# Firefox 1.0pr Web Browser



## Y-Guy (Jan 30, 2004)

The full 1.0pr version of the amazing, outstanding, superior, free (yes free) version of Mozilla's Firefox has been released. If you surf you got to give this program a try. I can honestly say since using it I run IE very little anymore and when I am forced to I feel awkward using it now. I won't go into all the virtues of Firefox, but I'll say give it a try, read up on it and decide for yourself. No more pop ups, you can block ads and it will import all your IE favorites for you.

*Firefox 1.0*


----------



## luv2rv (Jun 21, 2004)

Unfortunately, we run a MAC G4 at home... wife is a graphic artist and all. Under system requirements it doesn't show MAC as an option.

Wayne


----------



## Y-Guy (Jan 30, 2004)

Wayne it should be an option.

Download Page

*MacOS X*
Double click the Firefox Compressed Disk Image to mount. Your browser may have already uncompressed the image and mounted it for you. Double click the Firefox Disk Image and drag the Firefox application onto your hard disk. Drag the icon to your Dock if you want it to appear there.

Download Mac Compressed Disk Image


----------



## rennerbee (Jul 25, 2004)

We run Mozilla Firefox also and really love it! Especially the no pop ups. We have never been happy with IE and hubby will go on and on about the monopoly of Microsoft and how poor Windows is. One of his favorite moments was when the OS crashed during the Gates presentation! Even I had to laugh at that one! I do have to admit that we are running XP Pro right now though...


----------



## CamperDC (Oct 30, 2003)

WooHoo,

I have been using it ever since I saw you mention it here. It is great. I now use it all the time except at work where we have some apps that require IE.

Thnaks for the recommendation to use it and the update post.

You the man.

Hope you guys have fun this weekend. I am jealous that I cannot be there.


----------



## Y-Guy (Jan 30, 2004)

Glad to help out. If you want a Spell Checker for Firefox you'll want to check out SpellBound note that Firefox does the right thing and blocks any programs attempting to install which prevents being hacked, you'll need add the site vita Tools/options/web features.


----------



## NDJollyMon (Aug 22, 2003)

IE has new upgrade that stops popups, keeps out hackers, and seems to work better.

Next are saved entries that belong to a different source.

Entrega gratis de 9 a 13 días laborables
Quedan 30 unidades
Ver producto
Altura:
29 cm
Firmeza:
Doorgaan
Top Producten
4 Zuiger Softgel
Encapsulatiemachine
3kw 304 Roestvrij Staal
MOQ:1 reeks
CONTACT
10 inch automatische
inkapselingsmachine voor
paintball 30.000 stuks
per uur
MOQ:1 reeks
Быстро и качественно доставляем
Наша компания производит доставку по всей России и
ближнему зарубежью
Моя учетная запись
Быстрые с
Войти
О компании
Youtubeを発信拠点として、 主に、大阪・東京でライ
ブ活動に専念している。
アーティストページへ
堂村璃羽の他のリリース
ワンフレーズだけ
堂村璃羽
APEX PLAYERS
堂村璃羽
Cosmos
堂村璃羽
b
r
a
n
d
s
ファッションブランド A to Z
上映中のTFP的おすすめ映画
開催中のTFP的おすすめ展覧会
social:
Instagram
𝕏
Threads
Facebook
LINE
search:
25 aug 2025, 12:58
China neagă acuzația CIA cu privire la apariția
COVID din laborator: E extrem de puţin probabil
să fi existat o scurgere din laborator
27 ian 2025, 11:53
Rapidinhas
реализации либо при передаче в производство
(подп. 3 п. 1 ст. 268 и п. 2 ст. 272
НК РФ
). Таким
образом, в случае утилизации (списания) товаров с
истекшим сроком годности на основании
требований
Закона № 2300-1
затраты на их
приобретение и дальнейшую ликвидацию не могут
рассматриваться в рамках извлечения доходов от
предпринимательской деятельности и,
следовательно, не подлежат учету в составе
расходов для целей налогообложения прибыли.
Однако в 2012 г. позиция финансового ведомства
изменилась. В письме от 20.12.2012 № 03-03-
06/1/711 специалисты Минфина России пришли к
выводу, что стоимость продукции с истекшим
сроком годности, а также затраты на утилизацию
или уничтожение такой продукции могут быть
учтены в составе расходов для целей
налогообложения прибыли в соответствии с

I've been using it so long, I probably would never figure out something new. Sounds interesting though! Maybe I'll try it!


----------



## vdub (Jun 19, 2004)

I still run IE. There are just too many sites that are IE-centric and are only tested with IE. But I don't have pop ups either. I use Proximotrin. It's free and goes a lot further than just eliminating pop ups. It also eliminates banner ads embedded in the web site. It would also work with FoxFire, tho. The guy that wrote Prox quit work on it a couple years ago, but that's ok. It is perfect as is and is totally customizable since he left the rules separate from the application. You can get it here http://www.proxomitron.info/files/ You want the N45J version. It's a pretty cool application.


----------



## hatcityhosehauler (Feb 13, 2004)

I too have been using first Mozilla, then when I got the laptop, I moved up to Firefox. Now I guess I'm going to have to upgrade that. Just got the home network up and running tonight. It sure is nice being able to sit anywhere in the house and surf Outbackers.
















Tim


----------